* _PROMPT 1_: In the records, starting at the line that contains "scientific name: Pentanema salicinum" and ending at the line that contains "scientific name: Prosopis glandulosa", substitute "vernacular name" for each "common name". Write out those lines again with nothing else altered.

Key data
| Regulation | Resolution of 14 April 2026, from the State Secretariat for Public Function, which issues instructions on working hours and work schedules for personnel serving the General State Administration and its public bodies |
|---|---|
| BOE Publication | 15 April 2026 |
| Entry into force | 14 April 2026 |
| Affected parties | Public employees and HR managers of the General State Administration and public bodies |
| Category | Public Sector |
| Year | 2026 |
| Official source | BOE-A-2026-8287 |
Human resources managers in the General State Administration have an immediate obligation: to review all their internal procedures regarding working hours and schedules. The Resolution of 14 April 2026 from the State Secretariat for Public Function establishes binding instructions that unify, in a single framework, the applicable criteria regarding ordinary working hours, flexible schedules, leave, attendance control and remote work for all AGE personnel and its public bodies.

* _Records from a collection_:
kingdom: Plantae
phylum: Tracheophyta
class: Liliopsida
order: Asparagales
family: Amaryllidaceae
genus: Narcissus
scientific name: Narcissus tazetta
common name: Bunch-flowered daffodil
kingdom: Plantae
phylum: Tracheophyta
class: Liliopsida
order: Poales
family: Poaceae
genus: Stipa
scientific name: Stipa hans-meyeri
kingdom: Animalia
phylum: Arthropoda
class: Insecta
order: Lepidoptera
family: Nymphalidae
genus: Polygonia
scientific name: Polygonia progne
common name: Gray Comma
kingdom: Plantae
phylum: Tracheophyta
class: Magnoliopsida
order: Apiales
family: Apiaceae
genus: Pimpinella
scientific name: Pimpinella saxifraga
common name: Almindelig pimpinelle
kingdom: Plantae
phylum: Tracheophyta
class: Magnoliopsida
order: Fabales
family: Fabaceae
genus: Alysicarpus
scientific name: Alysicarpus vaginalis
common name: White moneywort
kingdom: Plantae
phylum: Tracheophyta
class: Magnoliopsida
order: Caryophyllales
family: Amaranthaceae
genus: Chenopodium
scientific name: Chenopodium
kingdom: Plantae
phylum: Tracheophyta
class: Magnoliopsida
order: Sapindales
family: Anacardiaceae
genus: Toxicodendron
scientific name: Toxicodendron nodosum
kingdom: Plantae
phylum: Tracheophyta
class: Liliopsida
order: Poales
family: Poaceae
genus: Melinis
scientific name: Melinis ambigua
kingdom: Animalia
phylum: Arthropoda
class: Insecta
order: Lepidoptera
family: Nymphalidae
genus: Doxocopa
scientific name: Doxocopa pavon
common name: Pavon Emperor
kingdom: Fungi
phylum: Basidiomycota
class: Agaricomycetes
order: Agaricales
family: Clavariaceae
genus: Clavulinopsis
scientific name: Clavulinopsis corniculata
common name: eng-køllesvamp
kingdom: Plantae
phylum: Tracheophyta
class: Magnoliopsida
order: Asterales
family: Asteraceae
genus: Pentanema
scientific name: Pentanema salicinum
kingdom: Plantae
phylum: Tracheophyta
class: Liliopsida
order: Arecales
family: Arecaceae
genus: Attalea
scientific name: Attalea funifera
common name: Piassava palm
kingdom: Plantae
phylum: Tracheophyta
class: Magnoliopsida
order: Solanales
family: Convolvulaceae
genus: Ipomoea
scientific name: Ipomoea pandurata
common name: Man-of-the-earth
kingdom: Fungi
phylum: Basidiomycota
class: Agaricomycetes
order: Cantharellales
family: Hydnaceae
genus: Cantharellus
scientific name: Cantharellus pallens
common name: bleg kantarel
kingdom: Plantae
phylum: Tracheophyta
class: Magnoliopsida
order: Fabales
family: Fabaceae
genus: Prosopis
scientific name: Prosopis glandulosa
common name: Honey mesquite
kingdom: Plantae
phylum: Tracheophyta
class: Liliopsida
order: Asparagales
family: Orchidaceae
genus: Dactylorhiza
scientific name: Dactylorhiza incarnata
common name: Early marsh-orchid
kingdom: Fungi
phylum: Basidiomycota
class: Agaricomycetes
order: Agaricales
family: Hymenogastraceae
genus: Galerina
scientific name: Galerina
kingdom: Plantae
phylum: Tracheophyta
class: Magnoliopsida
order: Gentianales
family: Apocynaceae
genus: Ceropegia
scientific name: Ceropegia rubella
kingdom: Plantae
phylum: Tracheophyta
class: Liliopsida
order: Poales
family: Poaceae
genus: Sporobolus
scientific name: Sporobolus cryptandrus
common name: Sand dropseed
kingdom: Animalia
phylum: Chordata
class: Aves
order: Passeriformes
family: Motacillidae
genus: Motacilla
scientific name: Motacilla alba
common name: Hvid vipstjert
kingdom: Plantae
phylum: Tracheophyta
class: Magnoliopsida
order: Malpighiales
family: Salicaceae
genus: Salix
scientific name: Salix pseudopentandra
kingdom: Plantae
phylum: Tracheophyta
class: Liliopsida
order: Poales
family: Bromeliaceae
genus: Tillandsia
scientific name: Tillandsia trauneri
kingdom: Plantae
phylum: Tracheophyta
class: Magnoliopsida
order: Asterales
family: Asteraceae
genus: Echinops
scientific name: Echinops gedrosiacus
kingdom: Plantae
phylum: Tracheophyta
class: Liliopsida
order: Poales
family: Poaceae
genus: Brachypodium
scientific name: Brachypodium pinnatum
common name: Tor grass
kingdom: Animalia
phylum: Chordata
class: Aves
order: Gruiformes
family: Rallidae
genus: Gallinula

* _PROMPT 2_:
Using the summary of the working-hours resolution, answer these questions:
(a) On what date was the resolution published in the BOE?
(b) What official source reference is listed?
(c) Which body issued the resolution, according to the paragraph that follows the key data?

* _CORRECT RESPONSE 1_:
scientific name: Pentanema salicinum
kingdom: Plantae
phylum: Tracheophyta
class: Liliopsida
order: Arecales
family: Arecaceae
genus: Attalea
scientific name: Attalea funifera
vernacular name: Piassava palm
kingdom: Plantae
phylum: Tracheophyta
class: Magnoliopsida
order: Solanales
family: Convolvulaceae
genus: Ipomoea
scientific name: Ipomoea pandurata
vernacular name: Man-of-the-earth
kingdom: Fungi
phylum: Basidiomycota
class: Agaricomycetes
order: Cantharellales
family: Hydnaceae
genus: Cantharellus
scientific name: Cantharellus pallens
vernacular name: bleg kantarel
kingdom: Plantae
phylum: Tracheophyta
class: Magnoliopsida
order: Fabales
family: Fabaceae
genus: Prosopis
scientific name: Prosopis glandulosa

* _CORRECT RESPONSE 2_:
(a) 15 April 2026
(b) BOE-A-2026-8287
(c) The State Secretariat for Public Function